Clinical response summary. A, Timeline of UPN-03 (MCL) and UPN-04 (FL) disease course relative to CAR-T infusions. UPN-03 received a fourth infusion 2+ years after his first series of infusions. B, Products of the largest diameters of the indicated tumor sites at various time points after the last CAR T-cell infusion. C, MRD testing was performed on peripheral blood samples at the indicated time points. Deep sequencing of the BCR locus (IGH and IGL for UPN-03 and IGH for UPN-04) was performed, and the frequency of the dominant clones present in the tumor biopsy at each time point is represented as a percentage of nucleated cells. A value of “0.0001” indicates an undetectable sample, as 0 cannot be plotted on a log scale. XRT, radiotherapy.

Figure 2.

Lack of CAR-T persistence with B-cell recovery over time and minimal CAR T-cell presence in tumor. A, The top 30 most abundant TCR sequences within the CAR T-cell infusion product for patient UPN-04 (representing 94.3% of all the TCR clonotypes within the CAR product), as determined by NGS TCRβ analysis. Clonotype frequency of these sequences over time is shown. The value of “0.00001” represents an undetectable sample. B, B-cell recovery over time after the most recent CAR T-cell infusion for UPN-03 and UPN-04. Patient PBMCs at the time points shown were analyzed for clonal IGH or IGK/IGL analysis using the immunoSEQ NGS assay (Adaptive Biotechnologies). The numbers of total productive sequences identified, representing the BCR repertoire, are shown. C, Overlapping TCRβ sequences between the CAR T-cell infusion product and post–CAR T-cell infusion lymph node biopsy in patient UPN-04 were determined by immunoSEQ. The 14 common sequences shown in the Venn diagram represent 53.8% of the productive TCRβ sequence reads in the CAR-T infusion product and 0.086% of productive TCRβ sequence reads in the tumor biopsy.

Figure 3.

Development of antitumor immune responses. A, IFNγ ELISpot assays using patient PBMCs from serial time points, incubated with either autologous tumor cells or media, were performed to assess antitumor T-cell responses. Red arrows denote timing of clinical responses. Error bars represent the SEM of triplicate wells. Comparisons were made using an unpaired two-tailed t test. B, Immunoblotting analysis to detect humoral antitumor immune responses was performed using lysates from patient tumor cells, incubated with 1:1,000 diluted patient serum obtained at the indicated time points relative to the last infusion of CD20 CAR T cells, and probed with a secondary antihuman IgG antibody. C, NGS TCRβ analysis to identify differentially expressed TCR sequences compared with the apheresis sample (FDR <0.05) for patient UPN-04. Clonotype frequency of these sequences is represented as log₂FC from the apheresis sample.

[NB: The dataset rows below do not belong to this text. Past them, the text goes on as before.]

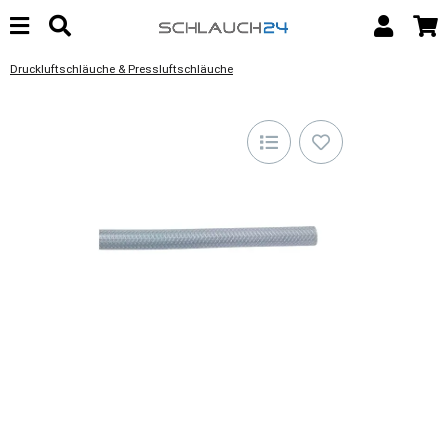
Druckluftschläuche & Pressluftschläuche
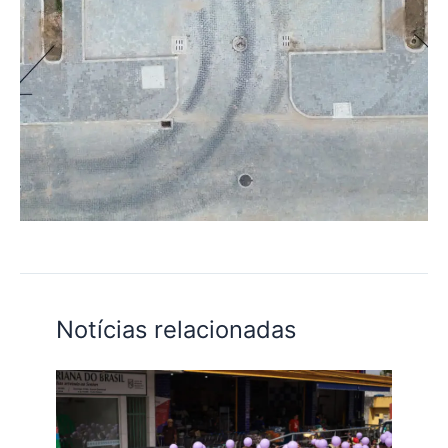
Notícias relacionadas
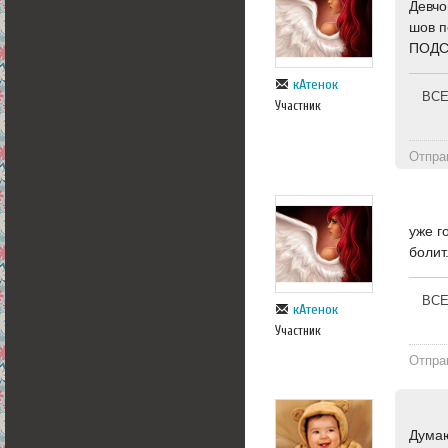
Девчо
шов п
ПОДС
кАтенок
ВСЕ
Участник
Отпра
уже г
болит.
ВСЕ
кАтенок
Участник
Отпра
Думаю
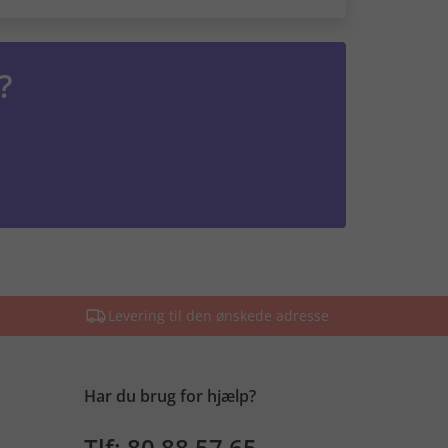
?
Levering til den ønskede adresse
Har du brug for hjælp?
Tlf: 80 88 57 65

D, Multiparameter flow cytometry was performed on a single-cell suspension of a tumor biopsy obtained 24 hours after the final CAR T-cell infusion for UPN-04, with the identification of intratumoral immune cell subsets. A total of 499,885 viable singlet events were collected. The gating strategy is shown in Supplementary Fig. S3. E, mIHC of UPN-04 posttreatment tumor biopsy using a 6-plex panel containing the antibodies shown at right plus DAPI nuclear stain. Panel 1: ×5 magnification demonstrating FL with the pink/purple nodules surrounded by a mixed population of CD4⁺ and CD8⁺ T cells. Panel 2: ×20 magnification of the interfollicular region adjacent to a neoplastic follicle from the yellow box gate in the first panel, showing the complex interactions between T cells, monocytes, and DCs. Panel 3: ×40 magnification of the interfollicular region highlighted in the yellow box in the second panel but restricted to CD8 and CLEC9A markers, showing the interactions between CD8⁺ T cells and CLEC9A⁺ DCs. Panel 4: ×40 magnification of the region highlighted in the second panel, restricted to CD4 and CLEC9A markers. Note the relatively increased percentages of CD4⁺ cells and that both CD4⁺ and CD8⁺ T cells are seen in close contact with CLEC9A⁺ DCs. The figure has been enhanced (brightness/contrast) for easier viewing. log₂FC, log₂-transformed fold change; Treg, regulatory T cells. MDSC, myeloid-derived suppressor cells; mDC, myeloid dendritic cells; T_FH, T-follicular helper cells; T_FR, T-follicular regulatory cells.